A new nation has joined the canned craft beer ranks thanks to Cask. In May of this year, Estonia’s Tanker Brewing fired up its Cask ACS V5 micro-canning system and made history there. “We are the first Estonian brewery to switch completely to cans,” says founder Jaanis Tammela, pictured above.
Tanker was launched in 2014 by Tammela and two fellow homebrewers dissatisfied with their country’s beer selection (a familiar story, yes?). It is one of the first craft brewers in Estonia, which now has about 50 small and independent breweries . Tanker shifted to cans as a means to export beer more efficiently. But forsaking glass bottles has already delivered more dividends than Tammela imagined.
“We were sure,” Tammela says, “that our export markets would get a massive growth from cans. But we were worried that it might cause us to lose some local sales. But our Estonia sales are already up 40% and this is just the beginning.”
And those export sales? “We now sell two times more beer on each pallet,” he says, “and we don’t have to ship glass around. Before cans, it was extremely strange to order empty glass bottles from 2000-3000km away, just to fill and ship them back to Europe again and our beer was only 60% of the shipment weight.”
Like its first-in-the-nation canning counterparts around the globe, Tanker has had to educate consumers on the misconceptions about cans. “There is still some resistance,” he notes, “from those who believe that a bottle is somehow aesthetically better to put on the table. There is also the ‘metal taste” myth. But most craft beer drinkers are aware or becoming aware of all the benefits of canned beer.”

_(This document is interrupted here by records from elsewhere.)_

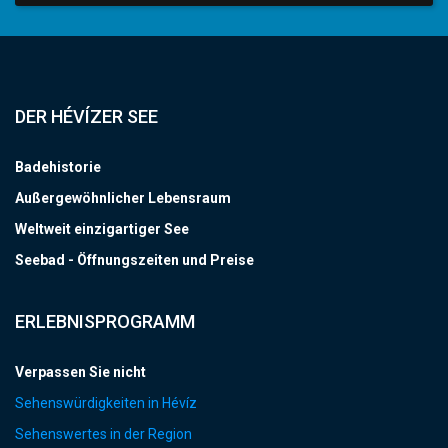
DER HÉVÍZER SEE
Badehistorie
Außergewöhnlicher Lebensraum
Weltweit einzigartiger See
Seebad - Öffnungszeiten und Preise
ERLEBNISPROGRAMM
Verpassen Sie nicht
Sehenswürdigkeiten in Hévíz
Sehenswertes in der Region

Much like its pioneering pro-can predecessors in other lands, the beers Tanker puts in its cans have helped it win over can cynics. “We produce beers,” Tammela says, “that are highly drinkable but still very tasty, and we experiment with different ingredients. One of our bestsellers, Sauna Session, is brewed with birch leaves, which give the beer a very special flavor.”
Tanker also takes advantage of the 360° graphics power of cans and employs very distinctive graphics on its cans. The brewery’s canned beers are now sold in about 20 European countries, most of them near Estonia and some as far away as Spain, Italy and Russia.
What led Tammela to choose Cask gear for his canning effort? “Before I started my research,” he recalls, “I was convinced that the canning system had to be counter pressure. But in our long vendor-selection process we went through a lot of different offers, and I got a lot of great feedback from other breweries using Cask and getting low dissolved oxygen. After meeting Peter Love and Chas Love in person, we were convinced that the Cask filling line is the one to get for us.”
“The Cask system,” he points out, “is straightforward and simple to operate, and you can learn the system in just a few days.”
With its cans flying off shelves in Estonia and foreign lands, Tanker is now hustling to get its canned goods to more beer lovers and enjoying a future as bright as the aluminum package it has adopted.
“The can,” Tammela says, “is the future of our trade because it is better for our product and is more sustainable for the environment. I’m confident that all craft brewers will be moving into cans sooner or later.”